There is a brown pigment at the gall bladder. This has got to be a major sign in this patient due to its colour (liver and poor reactivity), the fact that it has been removed (will have poor bile secretion), she is grossly bloated, has pale stools and snacks on cheese as a major food source. This is liable to have some bearing on her presenting problem.

Treatment Principles

  • Avoid all forms of dairy
  • Ensure a low fat diet
  • Avoid the uric acid forming foods
  • Include lecithin and garlic to the diet
  • Include more water and/or juices (at least 4 pints)
  • Replace tea and other stimulants for non-stimulating beverages, preferably the relaxing teas such as chamomile
  • Eat at regular times and proper meals, not snacking all the time
  • Perform regular exercise
  • Empower the patient
  • Encourage the ability to ‘stand up for herself’ and to take on responsibility for her well-being (always provides an excuse to avoid change of any kind)

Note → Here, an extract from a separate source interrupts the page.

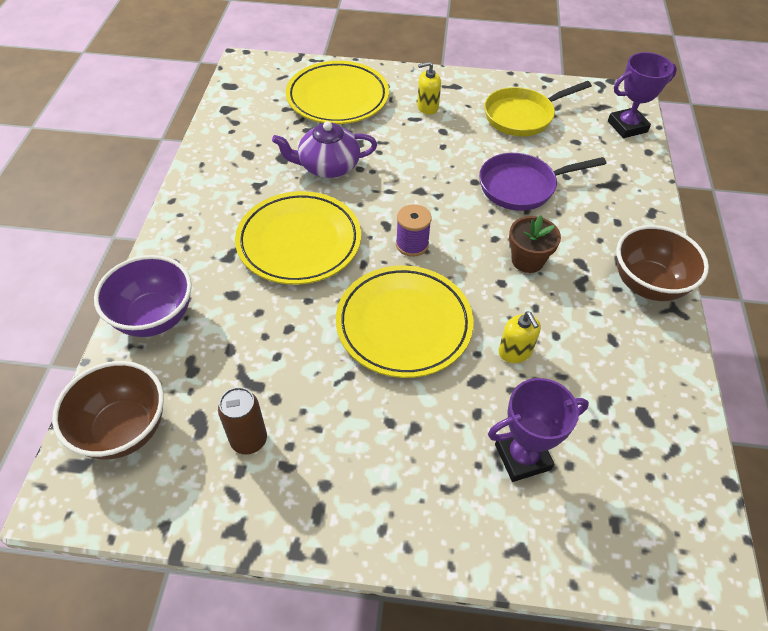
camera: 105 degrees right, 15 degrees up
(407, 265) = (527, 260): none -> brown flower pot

Medication dispensed by the Herbal Clinic

Decoction, fresh prepared:

10ml 3 x daily (centred on the lungs)

5ml 3 x daily, 20 minutes before food (centred on the blood)

External oil:

1 x daily & when required, hot

Progress

The patient reported immediate relief following the first visit. She acted religiously on the advice and felt the changes to diet were significant. Her energy levels raised and remained and digestive issues ceased. She also lost three pounds in the first two weeks. The shortness of breath reduced and by the third visit, has stopped. She also felt more inclined to speak her mind. Her bowel movements became regular and urine clear and copious. Her nausea completely left by the forth and final visit.